» WHAT YOU ARE ASKED TO DO
Keep the images out and copy every entry below exactly.

» Records from a data source
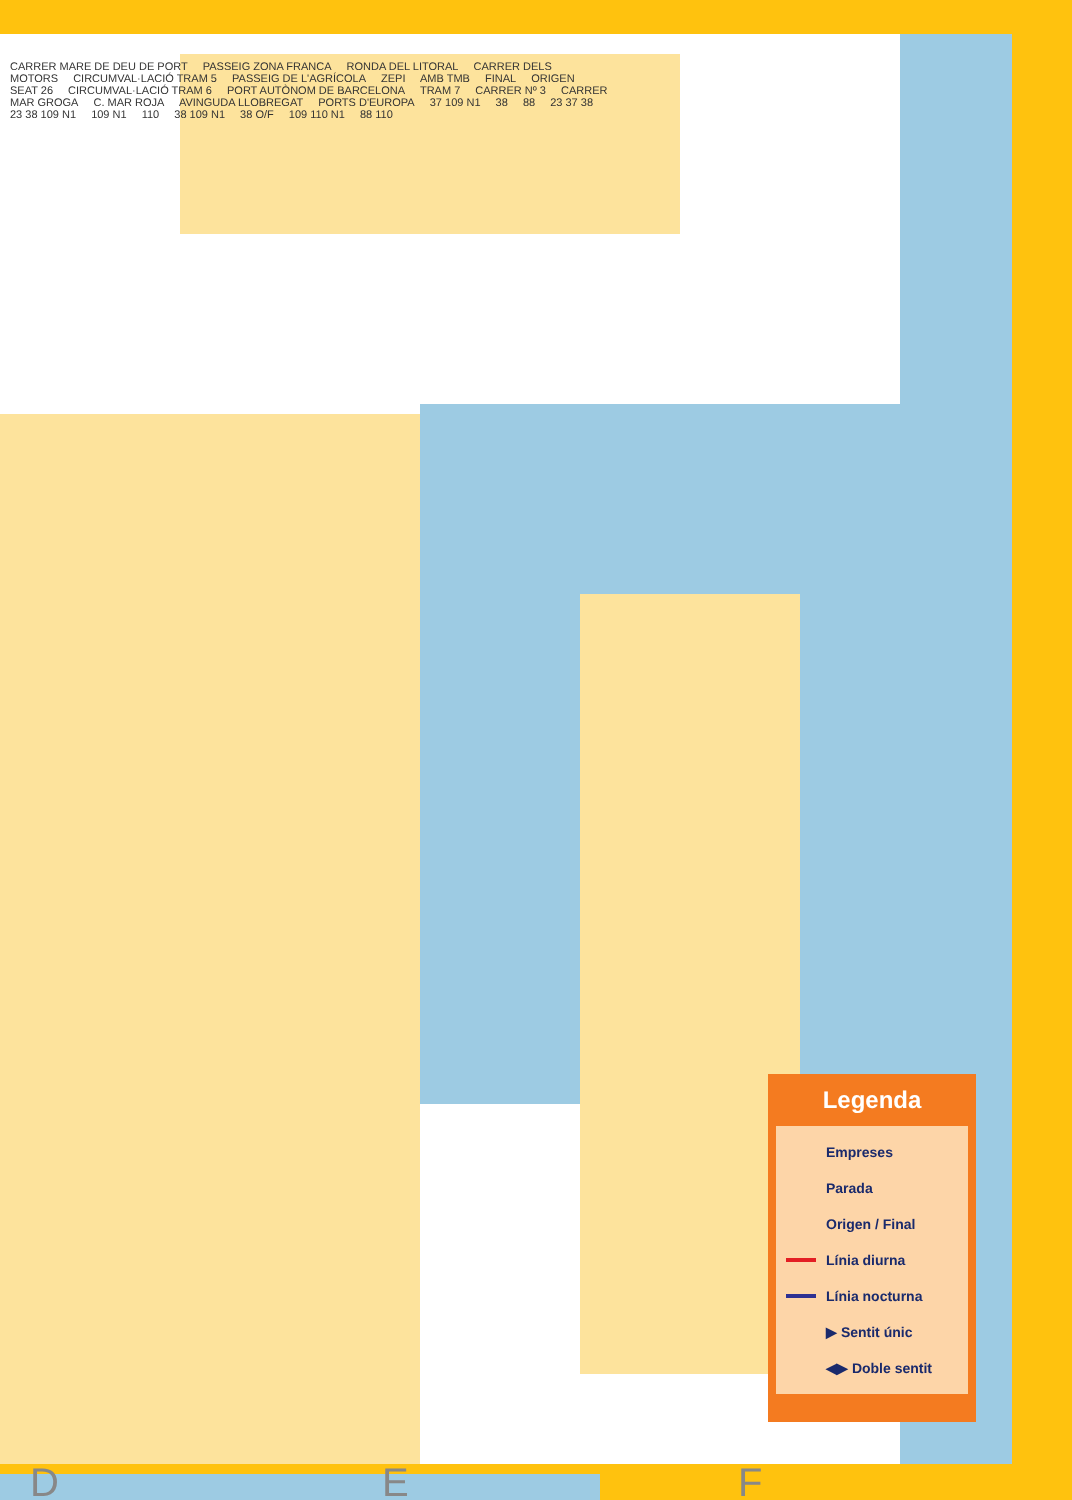CARRER MARE DE DEU DE PORT PASSEIG ZONA FRANCA RONDA DEL LITORAL CARRER DELS MOTORS CIRCUMVAL·LACIÓ TRAM 5 PASSEIG DE L'AGRÍCOLA ZEPI AMB TMB FINAL ORIGEN SEAT 26 CIRCUMVAL·LACIÓ TRAM 6 PORT AUTÒNOM DE BARCELONA TRAM 7 CARRER Nº 3 CARRER MAR GROGA C. MAR ROJA AVINGUDA LLOBREGAT PORTS D'EUROPA 37 109 N1 38 88 23 37 38 23 38 109 N1 109 N1 110 38 109 N1 38 O/F 109 110 N1 88 110
D E F
Legenda
Empreses
Parada
Origen / Final
Línia diurna
Línia nocturna
▶ Sentit únic
◀▶ Doble sentit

» THE COMPLETED TASK
CARRER MARE DE DEU DE PORT PASSEIG ZONA FRANCA RONDA DEL LITORAL CARRER DELS MOTORS CIRCUMVAL·LACIÓ TRAM 5 PASSEIG DE L'AGRÍCOLA ZEPI AMB TMB FINAL ORIGEN SEAT 26 CIRCUMVAL·LACIÓ TRAM 6 PORT AUTÒNOM DE BARCELONA TRAM 7 CARRER Nº 3 CARRER MAR GROGA C. MAR ROJA AVINGUDA LLOBREGAT PORTS D'EUROPA 37 109 N1 38 88 23 37 38 23 38 109 N1 109 N1 110 38 109 N1 38 O/F 109 110 N1 88 110
D E F
Legenda
Empreses
Parada
Origen / Final
Línia diurna
Línia nocturna
▶ Sentit únic
◀▶ Doble sentit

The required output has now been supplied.